As a year of disappointing results comes down the final stretch for the Arizona Wildcats, changes are already in the air for Kevin Sumlin and the program. On Thursday, Arizona continued to go through the process of overhauling its defensive coaching staff with the firing of defensive line coach Iona Uiagalelei.
News of the coaching change was first reported by Jason Scheer of Wildcat Authority. According to that same report, defensive analyst Greg Patrick will be moved into the position of defensive line coach, at least for the remainder of the current season.
Arizona ranks 73rd nationally in rushing defense, 113th in sacks, and 119th in tackles for a loss. These are all stats most commonly used to evaluate the performance of the defensive line, and the results this late in the season just simply aren’t good any way you look at it.
A month ago, Arizona parted ways with defensive coordinator Marcel Yates and linebackers coach John Rushing. Uiagalelei is the third defensive coach to be removed from the staff during the 2019 season.
Wisconsin running back Jonathan Taylor is attempting to do something that has only been done twice before by winning the Doak Walker Award in back-to-back seasons. Taylor was one of the 10 semifinalists revealed by the Doak Walker Award on Thursday, putting last year’s top running back one step closer to pulling off the rare feat on the college football award circuit.
Taylor will have some stiff competition for the award this season. Among the other semifinalists for the award include Oklahoma State’s Chuba Hubbard, the nation’s rushing leader with 1,726 yards and 20 rushing touchdowns (Taylor has 1,463 yards and 17 rushing touchdowns in the same number of games as Hubbard).

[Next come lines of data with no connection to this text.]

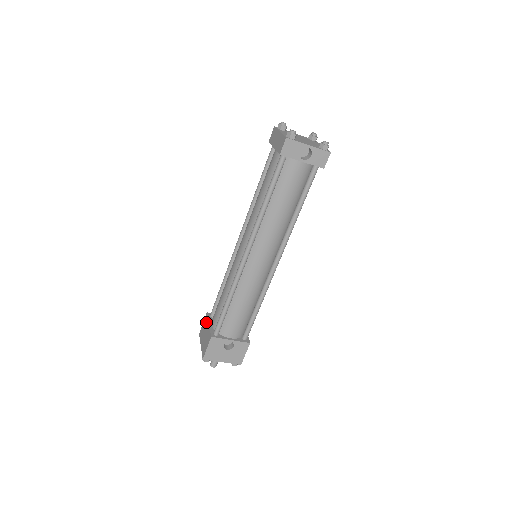
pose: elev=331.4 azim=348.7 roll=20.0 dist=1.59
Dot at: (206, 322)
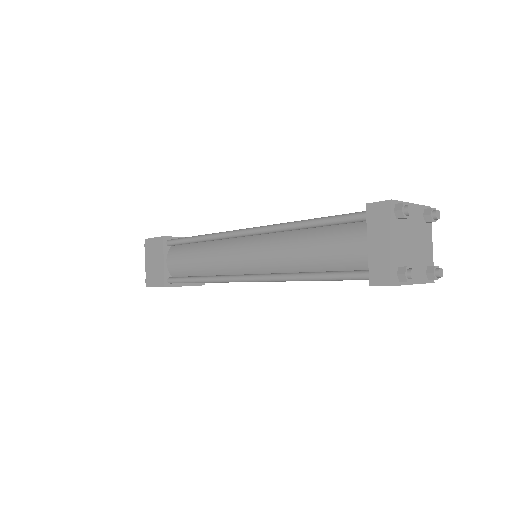
Dot at: (159, 250)
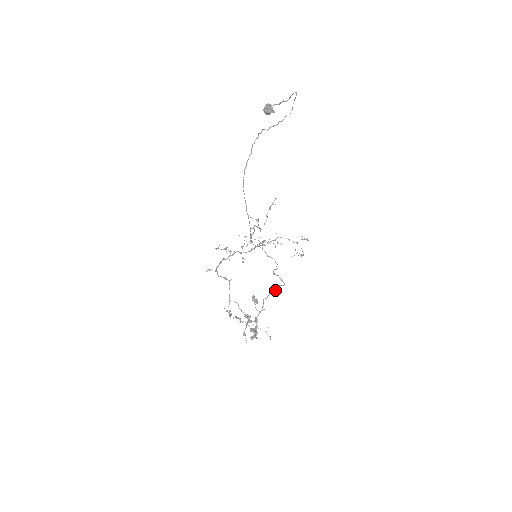
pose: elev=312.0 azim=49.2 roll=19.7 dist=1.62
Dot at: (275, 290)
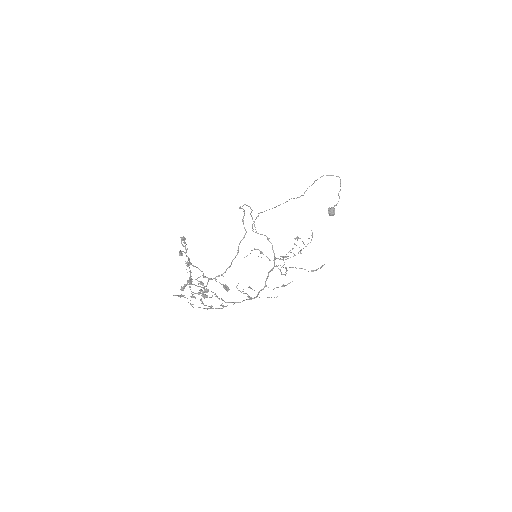
Dot at: occluded
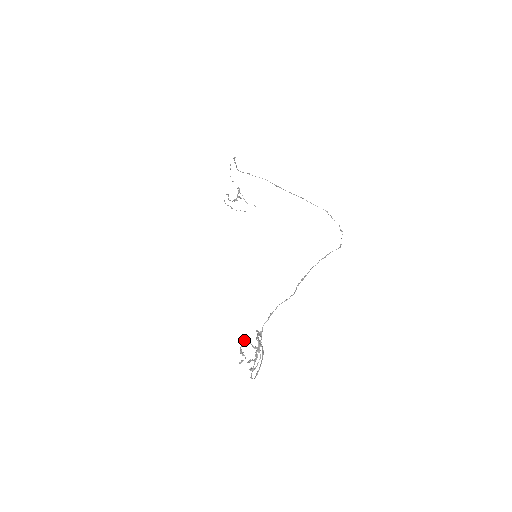
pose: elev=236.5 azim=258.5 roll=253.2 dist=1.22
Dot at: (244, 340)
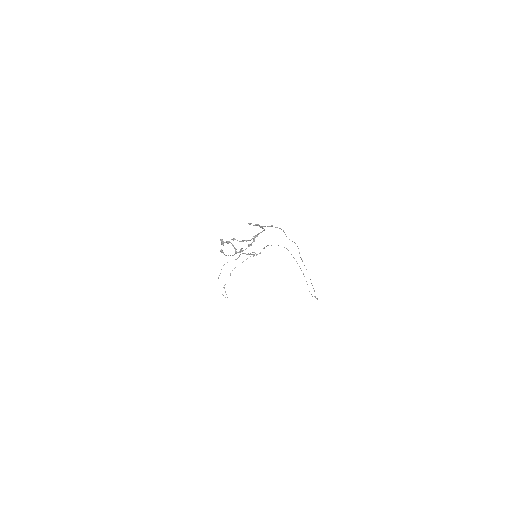
Dot at: occluded
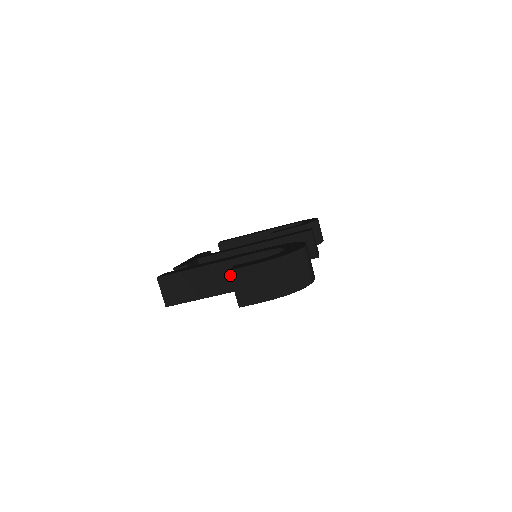
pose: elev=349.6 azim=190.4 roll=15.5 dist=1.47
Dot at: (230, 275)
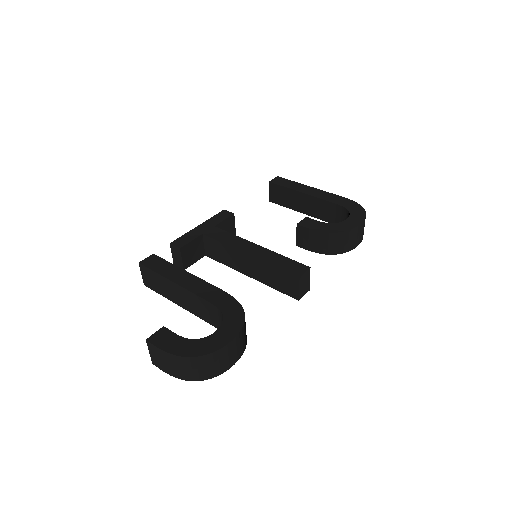
Dot at: (147, 343)
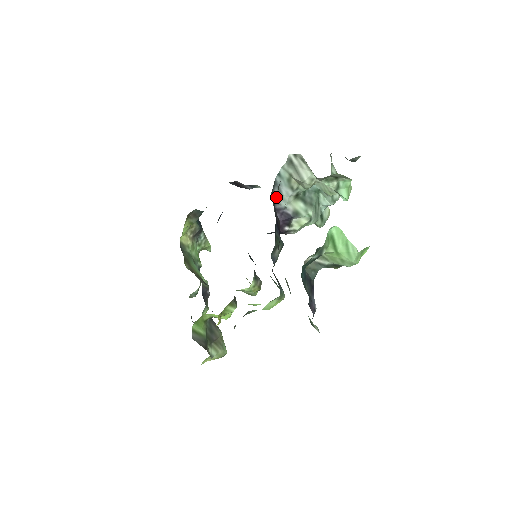
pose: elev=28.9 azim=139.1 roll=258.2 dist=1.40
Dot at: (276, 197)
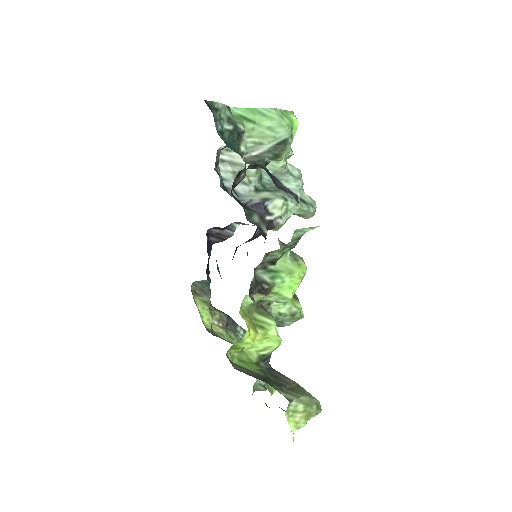
Dot at: occluded
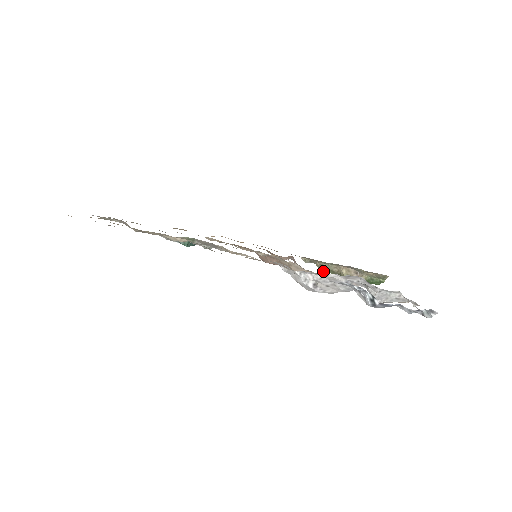
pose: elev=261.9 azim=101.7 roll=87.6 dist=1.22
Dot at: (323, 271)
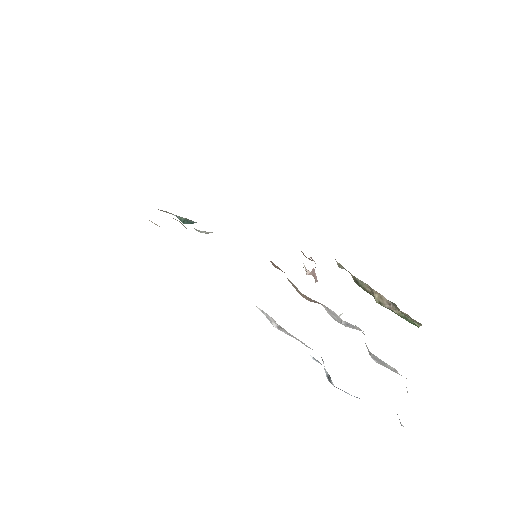
Dot at: (357, 284)
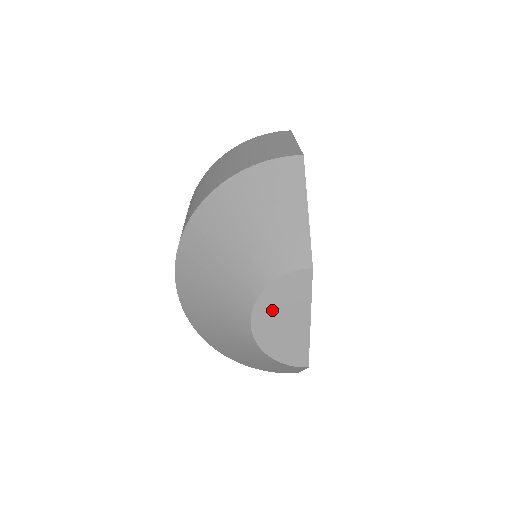
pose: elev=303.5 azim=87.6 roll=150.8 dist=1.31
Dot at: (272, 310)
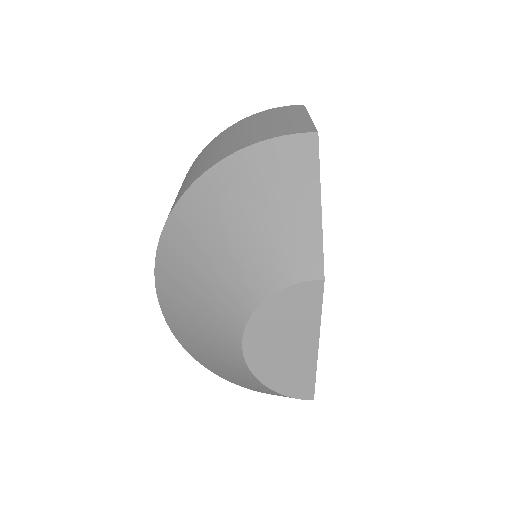
Dot at: (270, 330)
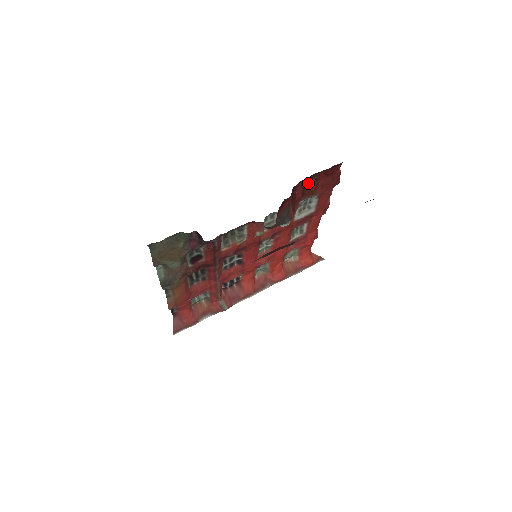
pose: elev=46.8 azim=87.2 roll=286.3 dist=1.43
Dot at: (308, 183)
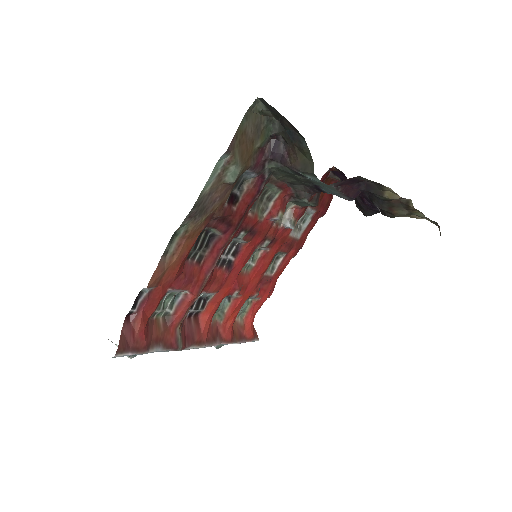
Dot at: occluded
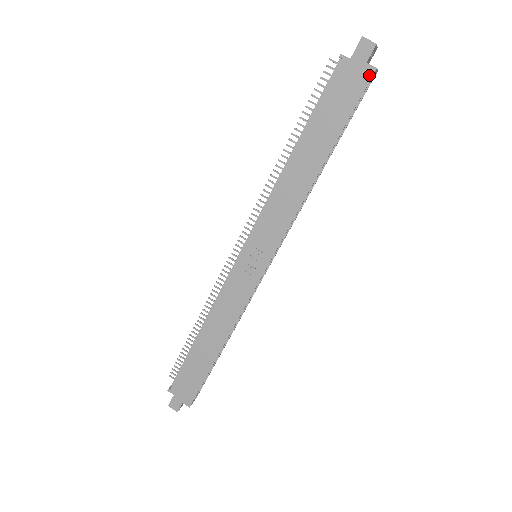
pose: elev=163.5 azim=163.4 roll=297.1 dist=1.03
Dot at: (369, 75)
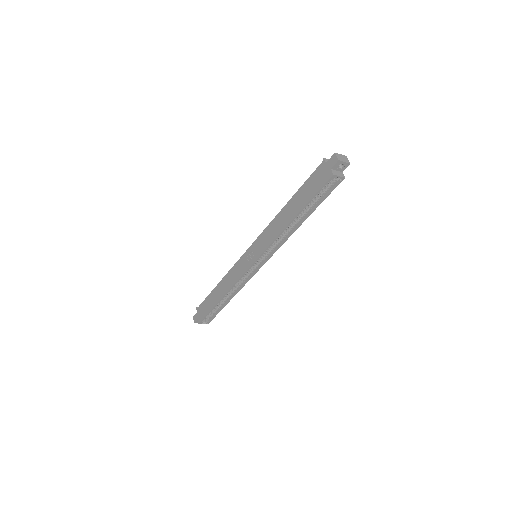
Dot at: (329, 177)
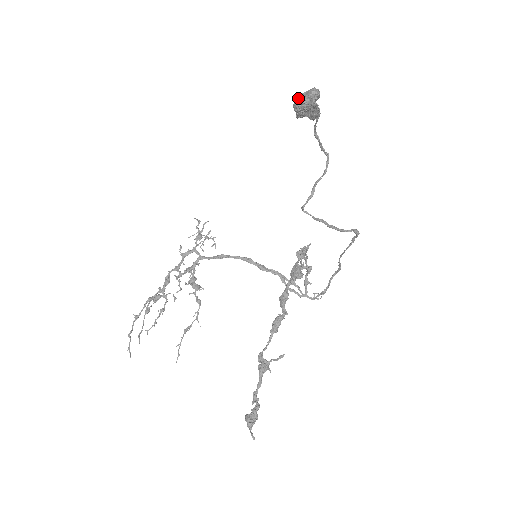
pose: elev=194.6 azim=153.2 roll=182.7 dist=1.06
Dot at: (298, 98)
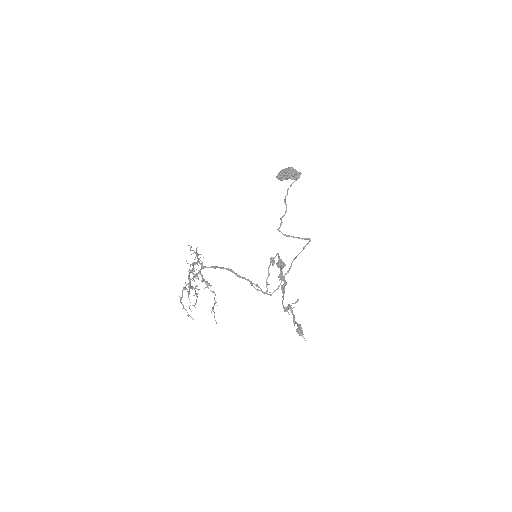
Dot at: (280, 171)
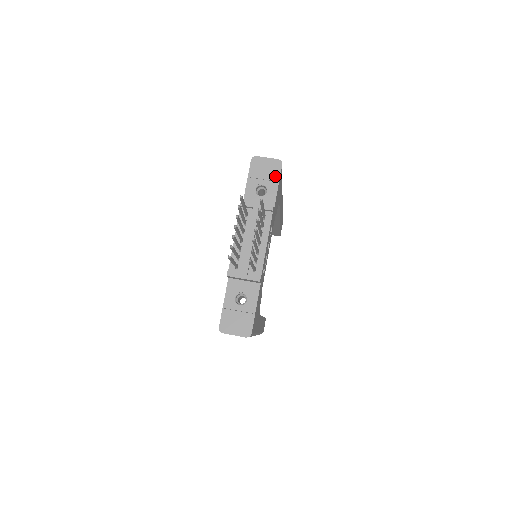
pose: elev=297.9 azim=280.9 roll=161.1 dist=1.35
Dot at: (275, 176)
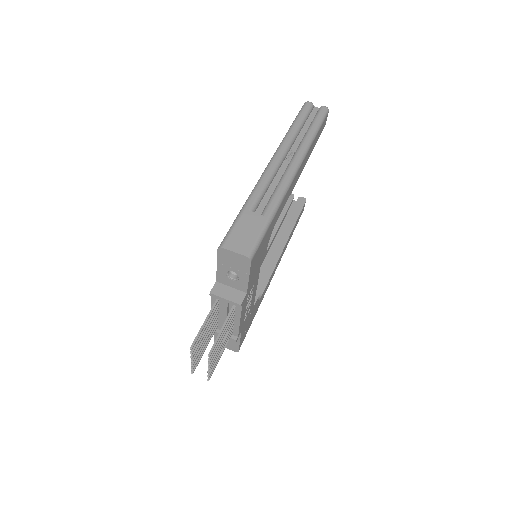
Dot at: (245, 269)
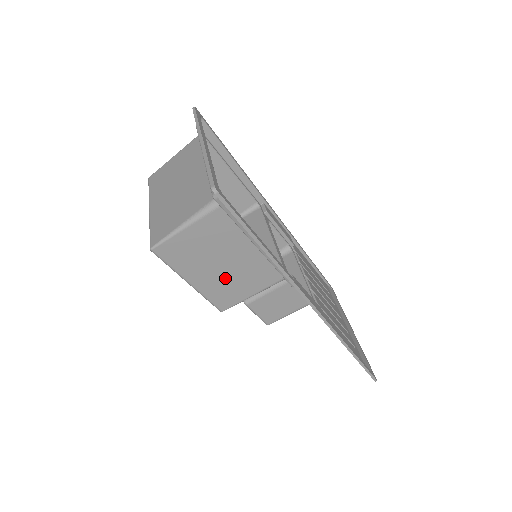
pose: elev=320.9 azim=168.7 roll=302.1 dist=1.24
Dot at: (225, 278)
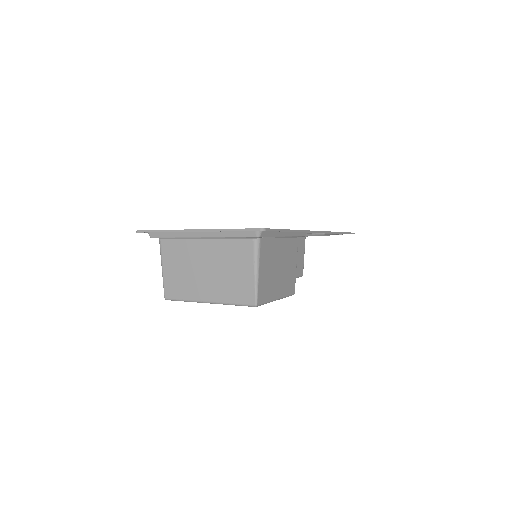
Dot at: (284, 274)
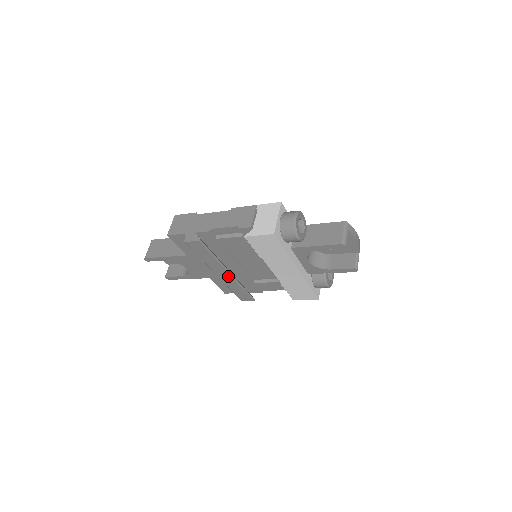
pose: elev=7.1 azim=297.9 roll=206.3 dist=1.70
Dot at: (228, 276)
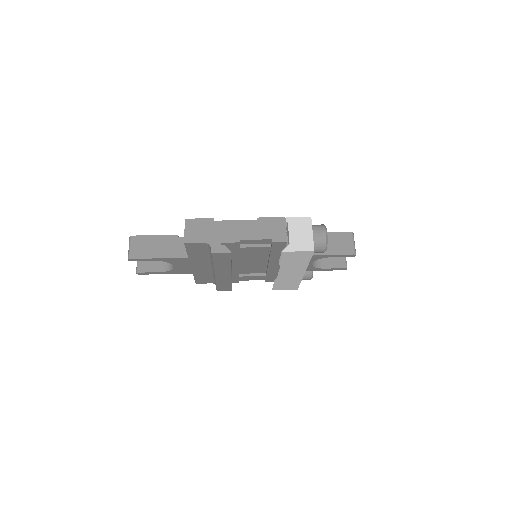
Dot at: (227, 276)
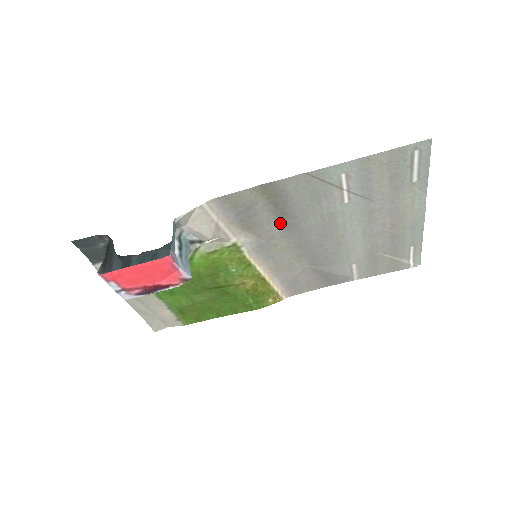
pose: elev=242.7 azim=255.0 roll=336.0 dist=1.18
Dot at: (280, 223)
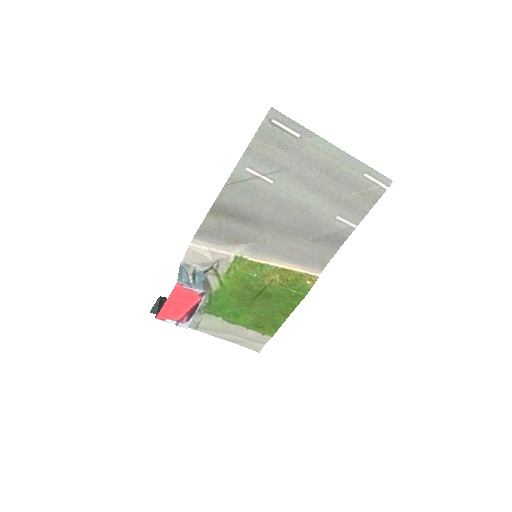
Dot at: (249, 225)
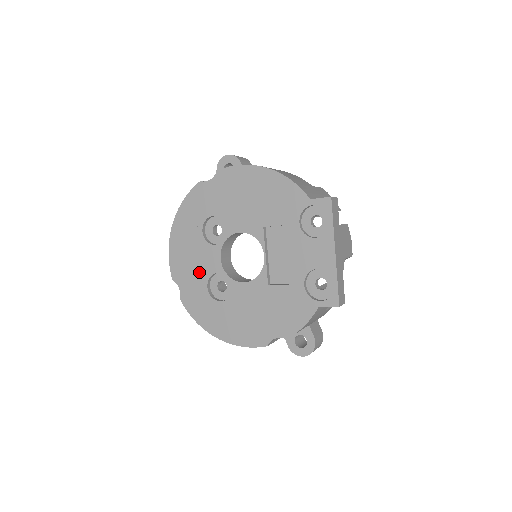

Darren McFadden of Arkansas is the most recent player to win the Doak Walker Award in back-to-back seasons, doing so in 2006 and 2007. The only other player to win the award in consecutive seasons, and the only other two-time winner of the Doak Walker Award, is Ricky Williams of Texas. Williams won the award in 1997 and 1998. Taylor joined former Wisconsin running backs Melvin Gordon (2014), Montee Ball (2012) and Ron Dayne (1999) to move Wisconsin into first place for most all-time Doak Walker Award winners. Texas also has four awards won, but by three players (Ricky Williams twice, Cedric Benson in 2004 and D’Onta Foreman in 2016).
The other semi-finalists for the Doak Walker Award this year include LeVante Bellamy of Western Michigan (21 touchdowns leads the nation), AJ Dillon of Boston College, JK Dobbins of Ohio State, Clyde Edwards-Helaire of LSU, Travis Etienne of Clemson, Kenneth Gainwell of Memphis, Xavier Jones of SMU, Zack Moss of Utah.